Secure ML, Privacy Preservation, AGI is here

AGI is here, claims User: A user claimed that agi is here.
Debate over Secure ML and Privacy Preservation: A user inquired about Secure ML and Privacy Preservation, asking for elaboration on the meaning of Secure ML.

Modular (Mojo 🔥) ▷ #mojo (15 messages🔥):

Mojo Origin Tracking System, Ownership and Life Cycles in Mojo, Mojo structs vs classes, GPU puzzles in Mojo, Dependent Type System in Mojo

Delving into Mojo’s Origin Tracking System: A member inquired about talks or docs on the implementation of the Mojo origin tracking system (borrow checker).
- Another member shared documentation on Ownership and life cycles and lifetimes and references, while another member shared a relevant youtube video and suggested that the language creator plans to give a talk on the topic eventually.
Mojo Structs Stand Apart From Classes: A member asked about the differences between Mojo structs and classes.
- Another member shared a link to the official documentation outlining the many differences.
Decoding GPU Puzzle Barrier Needs: A member is seeking clarification on the need for the second barrier in the matrix tiling problem within the GPU puzzles.
- Another member suggested posting the question in the forums for a more detailed explanation from experts.
Dependent Type System in Mojo: A member inquired whether Mojo would include more advanced concepts like graded types as the language matures, referencing a research paper on the topic.
- Another member responded that Mojo is moving towards a dependent type system, but it has to be constrained by what can be checked at compile time, balancing features with compile times and runtime performance.

Modular (Mojo 🔥) ▷ #max (2 messages):

Mojo Offline Inference, QuantizationEncoding, LLM on M1 Mac, Nightly vs Stable Builds

Mojo 🔥 Offline Inference Quandaries on Nightly Build: A user encountered issues following the Modular Max offline inference documentation while trying to use the llm4decompile-v1.5/1.3B-Q6_K model on an M1 Mac using the nightly build.
- The user faced a ValueError related to unsupported quantization_encoding.
Stable Build Saves the Day: The user reported that using the stable build of Mojo 🔥 resolved the quantization_encoding issue.
- The model worked as expected with the quantization encoding specified in the stable build.
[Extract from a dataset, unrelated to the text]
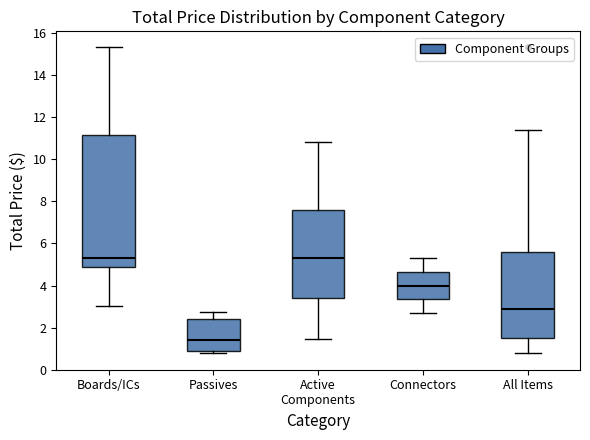

Where is the lower edge of the box for All Items on the y-axis? The values are not printed on the chart, so give them approximately, as read against the axis.

1.6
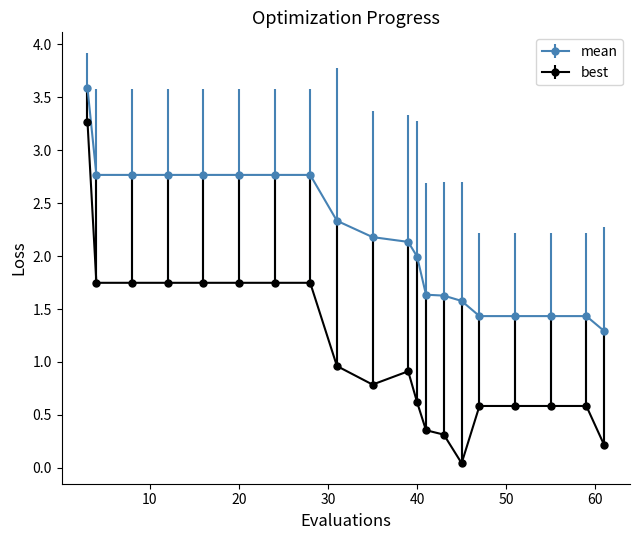

True or false: mean and best cross at least once.

False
Nous Research AI ▷ #general (12 messages🔥):

Making friends online, Manus AI new unlimited plan, NFT Scams

Users seek online friendships for AI discussions: A user expressed a desire to form online friendships with individuals who share their interest in discussing AI-related topics, noting the difficulty in finding such connections on platforms like Discord and Reddit.
- The user emphasized the need for friends who are on the same page regarding these niche interests.
Manus AI offers free unlimited chat!: A user announced that Manus AI now offers unlimited free messages in the chat, and is grounded in Gemini.
- Another user inquired if Manus AI has improved, suggesting it was previously just Claude with tools, with the main issue being its cost.
NFT project potentially a scam: A user inquired whether a project was selling NFTs after seeing it promoted on Twitter, to which another user responded that it sounds like a scam.
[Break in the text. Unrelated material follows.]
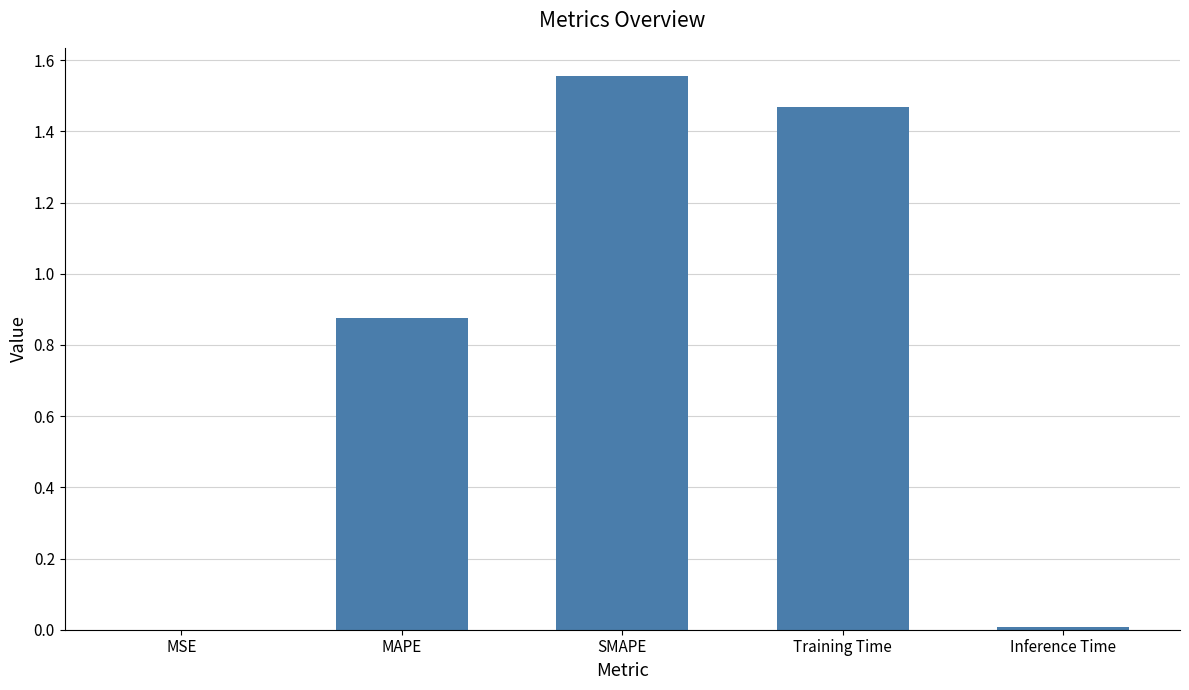

At which category does the chart reach its peak across all series?

SMAPE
Nous Research AI ▷ #research-papers (2 messages):

Mentorship for Independent Research

User Seeks Mentorship for Independent Research: A user with some experience is seeking mentorship to start doing independent research.
- The user requested interested mentors to send them a direct message.
Mentorship Opportunity for Budding Researchers: An intermediate-level user is looking for guidance on initiating independent research projects.
- Interested mentors are encouraged to connect via direct message to provide specific advice and support.